Integration testing: compile + run

Test the full pipeline with compile() + run(). Use a FakeLLM to make tests deterministic:

from neograph import compile, run, configure_llm

class FakeLLM:
    """Returns canned responses keyed by prompt template."""

    def __init__(self, responses):
        self.responses = responses

    def with_structured_output(self, model, **kwargs):
        self._output_model = model
        return self

    def invoke(self, messages, **kwargs):
        # Extract template name from messages or return default
        for template, response in self.responses.items():
            return self._output_model.model_validate(response)

def test_pipeline_integration():
    fake = FakeLLM({
        "rw/decompose": {"items": ["claim1", "claim2"]},
        "rw/classify": {"classified": [{"claim": "claim1", "category": "A"}]},
    })

    configure_llm(
        llm_factory=lambda tier: fake,
        prompt_compiler=lambda template, data: [{"role": "user", "content": str(data)}],
    )

    graph = compile(pipeline)
    result = run(graph, input={"node_id": "test-001"})

    assert result["classify"] is not None

The key pattern: configure_llm with a fake factory before run(). Since configure_llm is a global registration, call it in test setup (or use a fixture) and reset it in teardown.

ForwardConstruct: direct forward() calls

ForwardConstruct subclasses support direct forward() calls for debugging. Because forward() defines execution order with plain Python control flow, you can call individual node methods with real data:

from neograph import ForwardConstruct, Node, compile

class Analysis(ForwardConstruct):
    check   = Node(output=CheckResult, prompt='check', model='fast')
    deep    = Node(output=Result, prompt='deep-analysis', model='reason')
    shallow = Node(output=Result, prompt='quick-scan', model='fast')

    def forward(self, topic):
        checked = self.check(topic)
        if checked.confidence > 0.8:
            return self.shallow(checked)
        else:
            return self.deep(checked)

For debugging, you can trace through forward() by inspecting the proxy objects returned by node calls. For full execution, use compile() + run().

Testing modifiers

Modifiers (Oracle, Each, Operator) are tested through integration tests since they affect the compiled graph topology:

def test_each_fan_out():
    """Each modifier fans out and collects results as dict."""
    graph = compile(pipeline_with_each)
    result = run(graph, input={
        "node_id": "test",
        "clusters": Clusters(groups=[
            ClusterGroup(label="auth", items=[...]),
            ClusterGroup(label="payments", items=[...]),
        ]),
    })

    # Each produces dict[key, result]
    assert "auth" in result["verify"]
    assert "payments" in result["verify"]

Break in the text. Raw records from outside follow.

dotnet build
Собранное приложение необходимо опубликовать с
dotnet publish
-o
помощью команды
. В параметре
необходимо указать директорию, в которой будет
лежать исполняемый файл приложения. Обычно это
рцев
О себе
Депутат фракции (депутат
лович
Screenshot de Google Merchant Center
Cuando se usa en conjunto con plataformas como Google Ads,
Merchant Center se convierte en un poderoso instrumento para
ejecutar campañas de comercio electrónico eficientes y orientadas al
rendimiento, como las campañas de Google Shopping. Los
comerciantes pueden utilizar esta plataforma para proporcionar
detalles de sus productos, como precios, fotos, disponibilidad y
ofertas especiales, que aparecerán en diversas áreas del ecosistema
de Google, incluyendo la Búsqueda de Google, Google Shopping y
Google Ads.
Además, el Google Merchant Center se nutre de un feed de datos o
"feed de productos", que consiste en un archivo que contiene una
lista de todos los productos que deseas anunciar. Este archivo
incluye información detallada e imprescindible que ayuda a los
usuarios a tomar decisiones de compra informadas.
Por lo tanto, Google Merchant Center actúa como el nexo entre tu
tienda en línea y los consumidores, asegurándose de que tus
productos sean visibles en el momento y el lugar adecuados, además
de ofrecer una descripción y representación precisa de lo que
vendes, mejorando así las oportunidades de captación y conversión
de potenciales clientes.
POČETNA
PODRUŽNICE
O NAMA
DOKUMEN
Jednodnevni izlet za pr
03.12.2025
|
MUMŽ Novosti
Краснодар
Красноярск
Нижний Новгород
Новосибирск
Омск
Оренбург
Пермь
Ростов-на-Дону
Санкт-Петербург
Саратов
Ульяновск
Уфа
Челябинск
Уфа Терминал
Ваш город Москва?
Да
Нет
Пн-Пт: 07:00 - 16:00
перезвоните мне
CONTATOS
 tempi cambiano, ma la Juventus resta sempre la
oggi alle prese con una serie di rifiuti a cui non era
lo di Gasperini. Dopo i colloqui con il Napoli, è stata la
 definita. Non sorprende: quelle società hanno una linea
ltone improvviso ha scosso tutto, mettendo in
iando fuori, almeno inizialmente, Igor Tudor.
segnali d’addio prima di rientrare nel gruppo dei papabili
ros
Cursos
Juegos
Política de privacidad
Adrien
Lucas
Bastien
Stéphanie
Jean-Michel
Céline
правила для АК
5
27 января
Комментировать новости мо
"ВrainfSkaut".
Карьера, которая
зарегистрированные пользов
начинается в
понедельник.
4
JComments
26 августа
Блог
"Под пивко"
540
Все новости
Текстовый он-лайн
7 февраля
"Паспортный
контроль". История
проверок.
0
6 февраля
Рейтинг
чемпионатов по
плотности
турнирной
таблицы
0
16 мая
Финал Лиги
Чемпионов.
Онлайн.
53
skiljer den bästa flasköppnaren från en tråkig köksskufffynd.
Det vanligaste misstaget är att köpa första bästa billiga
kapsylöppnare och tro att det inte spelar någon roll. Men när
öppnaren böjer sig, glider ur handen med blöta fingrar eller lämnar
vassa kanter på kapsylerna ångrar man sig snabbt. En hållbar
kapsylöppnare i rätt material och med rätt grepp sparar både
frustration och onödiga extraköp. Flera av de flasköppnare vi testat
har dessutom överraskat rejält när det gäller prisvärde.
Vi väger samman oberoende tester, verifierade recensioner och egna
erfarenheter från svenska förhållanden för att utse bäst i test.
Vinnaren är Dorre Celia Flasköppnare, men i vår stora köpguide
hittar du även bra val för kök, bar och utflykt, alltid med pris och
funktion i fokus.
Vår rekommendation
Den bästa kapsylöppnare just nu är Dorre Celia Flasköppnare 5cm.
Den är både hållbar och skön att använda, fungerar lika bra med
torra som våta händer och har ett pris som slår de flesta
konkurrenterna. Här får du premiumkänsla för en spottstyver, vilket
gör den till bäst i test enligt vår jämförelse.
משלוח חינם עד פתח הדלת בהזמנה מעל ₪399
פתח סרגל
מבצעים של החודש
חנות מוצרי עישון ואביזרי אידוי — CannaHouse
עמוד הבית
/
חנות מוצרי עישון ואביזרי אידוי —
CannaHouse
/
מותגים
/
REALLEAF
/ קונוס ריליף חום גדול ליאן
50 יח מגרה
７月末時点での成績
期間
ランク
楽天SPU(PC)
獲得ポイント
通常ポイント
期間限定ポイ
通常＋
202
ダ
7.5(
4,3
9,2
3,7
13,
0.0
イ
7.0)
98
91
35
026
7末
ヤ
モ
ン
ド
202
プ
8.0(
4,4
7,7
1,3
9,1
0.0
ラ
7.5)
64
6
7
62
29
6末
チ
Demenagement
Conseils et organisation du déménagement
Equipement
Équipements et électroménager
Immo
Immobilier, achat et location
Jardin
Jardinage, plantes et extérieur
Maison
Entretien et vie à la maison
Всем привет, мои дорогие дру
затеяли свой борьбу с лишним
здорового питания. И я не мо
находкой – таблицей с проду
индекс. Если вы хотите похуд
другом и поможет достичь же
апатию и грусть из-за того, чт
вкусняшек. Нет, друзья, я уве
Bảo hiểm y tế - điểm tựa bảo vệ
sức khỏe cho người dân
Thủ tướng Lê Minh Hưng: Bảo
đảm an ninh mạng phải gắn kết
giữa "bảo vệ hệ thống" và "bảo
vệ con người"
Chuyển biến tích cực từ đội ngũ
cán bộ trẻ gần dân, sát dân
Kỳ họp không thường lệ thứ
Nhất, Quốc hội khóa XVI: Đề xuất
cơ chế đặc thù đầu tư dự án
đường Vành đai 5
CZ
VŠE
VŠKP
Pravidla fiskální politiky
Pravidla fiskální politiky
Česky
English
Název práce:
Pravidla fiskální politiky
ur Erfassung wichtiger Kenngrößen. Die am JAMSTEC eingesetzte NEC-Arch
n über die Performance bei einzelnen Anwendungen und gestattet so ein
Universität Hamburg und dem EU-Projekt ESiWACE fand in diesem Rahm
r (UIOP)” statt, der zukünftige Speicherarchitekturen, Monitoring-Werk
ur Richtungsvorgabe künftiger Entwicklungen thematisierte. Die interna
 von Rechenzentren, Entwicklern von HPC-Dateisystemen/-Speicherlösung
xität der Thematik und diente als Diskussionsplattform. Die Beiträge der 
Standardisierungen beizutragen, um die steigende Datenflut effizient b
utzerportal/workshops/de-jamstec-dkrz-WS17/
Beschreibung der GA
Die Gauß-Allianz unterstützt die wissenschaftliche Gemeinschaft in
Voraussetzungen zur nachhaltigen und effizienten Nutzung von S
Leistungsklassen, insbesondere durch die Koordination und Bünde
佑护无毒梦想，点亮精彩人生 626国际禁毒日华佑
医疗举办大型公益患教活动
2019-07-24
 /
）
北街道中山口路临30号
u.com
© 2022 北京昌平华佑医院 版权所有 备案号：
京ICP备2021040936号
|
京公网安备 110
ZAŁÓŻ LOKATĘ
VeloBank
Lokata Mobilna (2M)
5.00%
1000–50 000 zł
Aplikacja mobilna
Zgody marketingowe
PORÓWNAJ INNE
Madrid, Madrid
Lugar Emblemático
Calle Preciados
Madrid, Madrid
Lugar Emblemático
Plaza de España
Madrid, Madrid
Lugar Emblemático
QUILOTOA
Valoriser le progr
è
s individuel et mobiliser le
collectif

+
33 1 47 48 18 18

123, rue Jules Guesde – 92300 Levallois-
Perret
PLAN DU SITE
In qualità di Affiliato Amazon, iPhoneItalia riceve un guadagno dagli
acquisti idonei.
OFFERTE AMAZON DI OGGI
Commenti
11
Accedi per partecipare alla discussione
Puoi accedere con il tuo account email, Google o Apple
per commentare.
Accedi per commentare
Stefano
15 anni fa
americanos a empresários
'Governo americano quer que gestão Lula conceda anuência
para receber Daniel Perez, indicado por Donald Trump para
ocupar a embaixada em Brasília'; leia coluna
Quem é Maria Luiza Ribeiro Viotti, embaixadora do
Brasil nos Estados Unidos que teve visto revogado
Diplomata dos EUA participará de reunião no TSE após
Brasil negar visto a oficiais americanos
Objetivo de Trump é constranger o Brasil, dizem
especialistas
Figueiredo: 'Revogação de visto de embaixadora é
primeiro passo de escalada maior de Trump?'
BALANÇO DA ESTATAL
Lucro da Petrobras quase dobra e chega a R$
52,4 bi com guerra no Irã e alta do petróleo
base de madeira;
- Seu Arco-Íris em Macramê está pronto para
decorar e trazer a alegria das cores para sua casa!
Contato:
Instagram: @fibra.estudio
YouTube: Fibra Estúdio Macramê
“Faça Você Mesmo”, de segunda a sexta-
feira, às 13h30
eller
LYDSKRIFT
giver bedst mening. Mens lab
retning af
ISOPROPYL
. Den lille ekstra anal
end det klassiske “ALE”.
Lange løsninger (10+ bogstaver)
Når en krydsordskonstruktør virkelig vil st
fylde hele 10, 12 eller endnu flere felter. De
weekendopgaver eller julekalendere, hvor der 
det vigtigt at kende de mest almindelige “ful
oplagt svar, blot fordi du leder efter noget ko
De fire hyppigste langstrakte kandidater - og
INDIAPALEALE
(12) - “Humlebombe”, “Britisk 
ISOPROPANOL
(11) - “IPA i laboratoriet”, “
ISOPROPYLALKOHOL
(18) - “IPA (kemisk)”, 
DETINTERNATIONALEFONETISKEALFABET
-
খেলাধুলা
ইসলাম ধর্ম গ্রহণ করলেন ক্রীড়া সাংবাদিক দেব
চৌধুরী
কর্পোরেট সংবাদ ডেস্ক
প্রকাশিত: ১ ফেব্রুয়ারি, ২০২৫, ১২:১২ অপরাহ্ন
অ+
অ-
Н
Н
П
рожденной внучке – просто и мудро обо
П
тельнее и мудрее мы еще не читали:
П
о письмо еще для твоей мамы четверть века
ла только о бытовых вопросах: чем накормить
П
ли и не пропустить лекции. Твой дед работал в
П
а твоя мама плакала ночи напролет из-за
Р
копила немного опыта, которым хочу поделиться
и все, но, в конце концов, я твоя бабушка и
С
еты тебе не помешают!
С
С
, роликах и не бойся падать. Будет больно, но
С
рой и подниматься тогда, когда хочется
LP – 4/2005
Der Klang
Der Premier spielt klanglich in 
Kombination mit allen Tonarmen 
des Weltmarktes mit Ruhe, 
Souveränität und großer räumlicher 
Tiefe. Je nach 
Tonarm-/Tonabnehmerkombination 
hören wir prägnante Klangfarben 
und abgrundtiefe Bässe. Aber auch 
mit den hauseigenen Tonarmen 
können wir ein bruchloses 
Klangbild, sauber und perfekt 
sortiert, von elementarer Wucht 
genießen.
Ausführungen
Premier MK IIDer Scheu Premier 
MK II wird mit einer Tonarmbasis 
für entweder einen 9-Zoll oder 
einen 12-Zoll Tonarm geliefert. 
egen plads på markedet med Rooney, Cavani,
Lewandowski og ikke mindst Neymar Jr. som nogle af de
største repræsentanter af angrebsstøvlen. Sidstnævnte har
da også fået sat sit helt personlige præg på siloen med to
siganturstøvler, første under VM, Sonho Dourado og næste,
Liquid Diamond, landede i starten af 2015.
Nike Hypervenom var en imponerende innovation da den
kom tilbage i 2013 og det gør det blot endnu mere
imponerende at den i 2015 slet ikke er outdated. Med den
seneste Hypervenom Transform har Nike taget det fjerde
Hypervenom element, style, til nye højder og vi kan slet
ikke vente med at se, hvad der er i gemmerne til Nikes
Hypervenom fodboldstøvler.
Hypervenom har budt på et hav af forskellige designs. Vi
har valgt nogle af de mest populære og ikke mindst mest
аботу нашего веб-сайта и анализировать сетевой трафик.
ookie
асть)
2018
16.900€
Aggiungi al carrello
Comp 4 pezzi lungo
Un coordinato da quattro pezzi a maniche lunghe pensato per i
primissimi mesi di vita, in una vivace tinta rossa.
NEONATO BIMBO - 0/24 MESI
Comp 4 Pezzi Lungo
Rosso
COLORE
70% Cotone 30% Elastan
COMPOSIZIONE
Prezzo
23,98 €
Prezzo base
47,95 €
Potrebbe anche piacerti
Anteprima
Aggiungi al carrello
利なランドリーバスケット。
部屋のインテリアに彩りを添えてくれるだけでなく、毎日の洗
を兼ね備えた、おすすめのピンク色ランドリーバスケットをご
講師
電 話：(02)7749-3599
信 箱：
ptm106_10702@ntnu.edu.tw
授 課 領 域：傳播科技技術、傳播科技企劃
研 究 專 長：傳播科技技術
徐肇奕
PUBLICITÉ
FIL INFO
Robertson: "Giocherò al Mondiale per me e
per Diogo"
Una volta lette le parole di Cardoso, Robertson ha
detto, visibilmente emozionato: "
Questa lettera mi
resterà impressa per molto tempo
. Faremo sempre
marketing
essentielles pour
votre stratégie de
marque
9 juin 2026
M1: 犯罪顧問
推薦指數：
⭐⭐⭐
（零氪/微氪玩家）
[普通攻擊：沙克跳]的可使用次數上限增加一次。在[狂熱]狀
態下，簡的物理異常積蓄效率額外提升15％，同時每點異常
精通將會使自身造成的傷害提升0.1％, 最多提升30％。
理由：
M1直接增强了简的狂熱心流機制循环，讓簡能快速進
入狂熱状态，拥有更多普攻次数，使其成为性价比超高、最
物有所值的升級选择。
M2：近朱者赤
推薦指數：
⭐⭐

def test_operator_interrupt():
    """Operator pauses the graph on condition."""
    from langgraph.checkpoint.memory import MemorySaver

    checkpointer = MemorySaver()
    graph = compile(pipeline_with_operator, checkpointer=checkpointer)

    result = run(
        graph,
        input={"node_id": "test"},
        config={"configurable": {"thread_id": "test-thread"}},
    )

    # Graph paused -- resume with human feedback
    result = run(
        graph,
        resume={"approved": True},
        config={"configurable": {"thread_id": "test-thread"}},
    )

Testing patterns summary

Level	Tool	What it tests
Structure	`Construct()` / `construct_from_module()`	Types, topology, cycles, fan-out paths
Unit	`node.raw_fn(state, config)`	Individual node logic (scripted nodes)
Integration	`compile()` + `run()` with FakeLLM	Full pipeline flow, modifier behavior
Debug	`ForwardConstruct.forward()`	Control flow tracing, branch paths

Assembly-time validation is the first line of defense. It catches the mistakes that would otherwise surface as runtime KeyError or TypeError deep in a LangGraph execution trace.